In a BEC attack, a scammer impersonates a company executive or other trusted person & tries to trick an employee responsible for payments or other financial transactions into wiring money to a phoney account.
Attackers usually conduct some recon. work, studying executive styles & uncovering the organisation’s vendors, billing system practices & other information to help mount a realistic attack.
The elements of this campaign are wide-ranging, observes INTERPOL: The suspects are alleged to have developed phishing links & domains, then carrying out mass-emailing campaigns where they impersonated employees at varied organisations.
Upon successful social engineering, they then spread 26 different malware versions to targets, including spyware & remote access trojans (RATs), commented law enforcement.
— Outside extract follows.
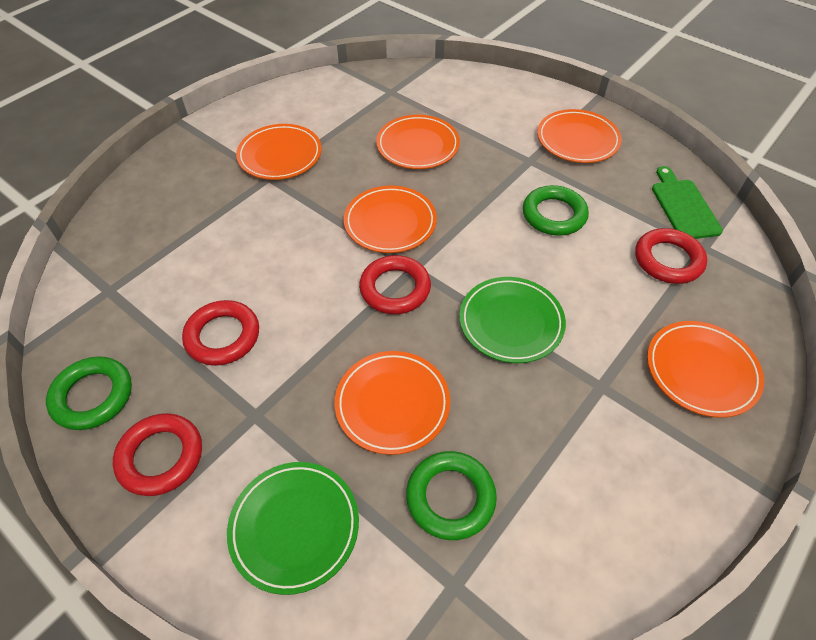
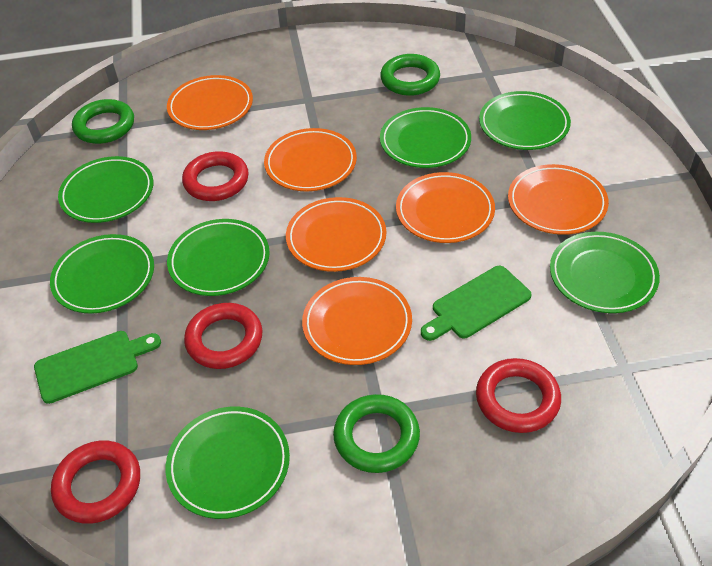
green cutting board: 1 -> 2
green plate: 2 -> 7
The samples included AgentTesla, Loki, Azorult, Spartan & the nanocore & Remcos RATs.
While investigations are continuing, some 50,000 targeted victims have been identified thus far.
“These programs were used to infiltrate & monitor the systems of victim organizations & individuals, before launching scams & siphoning funds,” according to INTERPOL, in a Wed. announcement. “Outlined Group-IB, the prolific gang is believed to have compromised govt. & private-sector companies in over 150 nations since 2017.”
Says the 1 year-long investigation, named “Operation Falcon,” the gang in question is divided into subgroups, & a number of individuals are still hunted.
“This group was running a well-established criminal business model,” suggested Craig Jones, INTERPOL’s Cyber Crime Director. “From infiltration to cashing in, they used a multitude of tools & techniques to generate maximum profits. We look forward to seeing additional results from this operation.”
This news comes as the average wire-transfer loss from BEC attacks is significantly on the rise: In the 2nd quarter of 2020 the average was $80,183, up from $54,000 in the 1st quarter, according to the Anti-Phishing Working Group (APWG).
While Nigeria & West Africa are still top hotspots for BEC gangs, the APWG report found that the rise in dollar amounts could be driven largely by 1 Russian BEC operation, which has been targeting companies for an average of $1.27 million per attempt.
The Russian BEC group, Cosmic Lynx, was spotted prowling around earlier this summer by researchers at Agari. It has launched more than 200 BEC campaigns since July 2019, which have targeted individuals in 46 countries on 6 continents, according to statistics. Preferred targets include US Fortune 500 & Global 2,000 companies, which helps to explain the large monetary values.